从上面的对比我们不难发现就单纯的就检测程序本身状态而言，两者都是能够满足需求的。而在默认的 k8s 中部署的 coredns，我们查看其配置文件可以发现两者的用途并不一致，health 插件主要用于 livenessProbe，用于检测该 pod 是否正常运行，是否需要销毁重建等；而 ready 插件主要用于 readinessProbe，用于检测 coredns 的状态是否可以 ready 并对外提供服务。

livenessProbe:
  failureThreshold: 5
  httpGet:
    path: /health
    port: 8080
    scheme: HTTP
  initialDelaySeconds: 60
  periodSeconds: 10
  successThreshold: 1
  timeoutSeconds: 5

readinessProbe:
  failureThreshold: 3
  httpGet:
    path: /ready
    port: 8181
    scheme: HTTP
  periodSeconds: 10
  successThreshold: 1
  timeoutSeconds: 1

❝
更多关于 Liveness 和 Readiness 的配置可以参考 kubernetes 的官方配置文档^[3]

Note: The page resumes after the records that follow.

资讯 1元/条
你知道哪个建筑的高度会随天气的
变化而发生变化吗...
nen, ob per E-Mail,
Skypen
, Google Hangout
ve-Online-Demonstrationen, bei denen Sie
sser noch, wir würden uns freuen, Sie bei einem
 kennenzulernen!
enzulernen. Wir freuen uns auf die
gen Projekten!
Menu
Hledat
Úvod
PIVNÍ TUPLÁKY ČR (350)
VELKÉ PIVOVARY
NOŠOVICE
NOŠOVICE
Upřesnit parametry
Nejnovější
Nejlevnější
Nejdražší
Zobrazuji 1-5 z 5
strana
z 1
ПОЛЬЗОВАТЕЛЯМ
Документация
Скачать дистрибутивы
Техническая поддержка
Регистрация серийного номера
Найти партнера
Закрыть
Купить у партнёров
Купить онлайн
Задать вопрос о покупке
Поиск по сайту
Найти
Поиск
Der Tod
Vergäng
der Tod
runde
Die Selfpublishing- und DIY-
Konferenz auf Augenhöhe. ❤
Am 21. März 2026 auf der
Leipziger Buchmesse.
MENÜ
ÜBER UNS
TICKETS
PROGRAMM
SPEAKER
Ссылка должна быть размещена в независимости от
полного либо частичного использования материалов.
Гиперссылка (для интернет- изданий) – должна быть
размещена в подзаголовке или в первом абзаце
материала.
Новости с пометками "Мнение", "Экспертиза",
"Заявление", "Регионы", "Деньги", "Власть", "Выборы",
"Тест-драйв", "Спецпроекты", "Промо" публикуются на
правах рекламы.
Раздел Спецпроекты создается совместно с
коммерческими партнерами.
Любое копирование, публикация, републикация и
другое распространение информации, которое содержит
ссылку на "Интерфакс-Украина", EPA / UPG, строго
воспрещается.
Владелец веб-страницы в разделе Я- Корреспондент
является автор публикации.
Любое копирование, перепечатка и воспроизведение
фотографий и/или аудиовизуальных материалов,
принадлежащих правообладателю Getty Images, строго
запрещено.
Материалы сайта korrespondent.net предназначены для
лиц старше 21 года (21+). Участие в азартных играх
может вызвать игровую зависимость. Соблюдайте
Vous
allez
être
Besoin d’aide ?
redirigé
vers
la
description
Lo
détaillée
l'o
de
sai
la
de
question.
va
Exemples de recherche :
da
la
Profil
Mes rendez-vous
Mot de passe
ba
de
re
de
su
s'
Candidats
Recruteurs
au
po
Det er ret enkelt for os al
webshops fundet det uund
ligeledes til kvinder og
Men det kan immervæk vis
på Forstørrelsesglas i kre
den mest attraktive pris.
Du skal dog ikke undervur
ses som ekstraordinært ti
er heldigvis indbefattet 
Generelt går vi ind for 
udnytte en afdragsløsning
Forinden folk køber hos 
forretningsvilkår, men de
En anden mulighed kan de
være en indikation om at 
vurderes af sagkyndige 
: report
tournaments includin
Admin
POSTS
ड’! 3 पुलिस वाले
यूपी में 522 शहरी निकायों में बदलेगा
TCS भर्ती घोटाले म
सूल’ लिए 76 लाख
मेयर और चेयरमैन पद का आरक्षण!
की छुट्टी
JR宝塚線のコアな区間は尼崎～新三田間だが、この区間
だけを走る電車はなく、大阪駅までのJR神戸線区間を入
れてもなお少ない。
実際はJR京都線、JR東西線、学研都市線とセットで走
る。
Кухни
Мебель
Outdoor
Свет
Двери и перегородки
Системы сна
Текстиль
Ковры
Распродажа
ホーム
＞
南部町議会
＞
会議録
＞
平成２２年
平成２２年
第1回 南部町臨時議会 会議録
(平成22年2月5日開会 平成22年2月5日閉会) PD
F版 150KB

The kubelet^[4] uses liveness probes to know when to restart a container. For example, liveness probes could catch a deadlock, where an application is running, but unable to make progress. Restarting a container in such a state can help to make the application more available despite bugs.
The kubelet uses readiness probes to know when a container is ready to start accepting traffic. A Pod is considered ready when all of its containers are ready. One use of this signal is to control which Pods are used as backends for Services. When a Pod is not ready, it is removed from Service load balancers.
The kubelet uses startup probes to know when a container application has started. If such a probe is configured, it disables liveness and readiness checks until it succeeds, making sure those probes don’t interfere with the application startup. This can be used to adopt liveness checks on slow starting containers, avoiding them getting killed by the kubelet before they are up and running.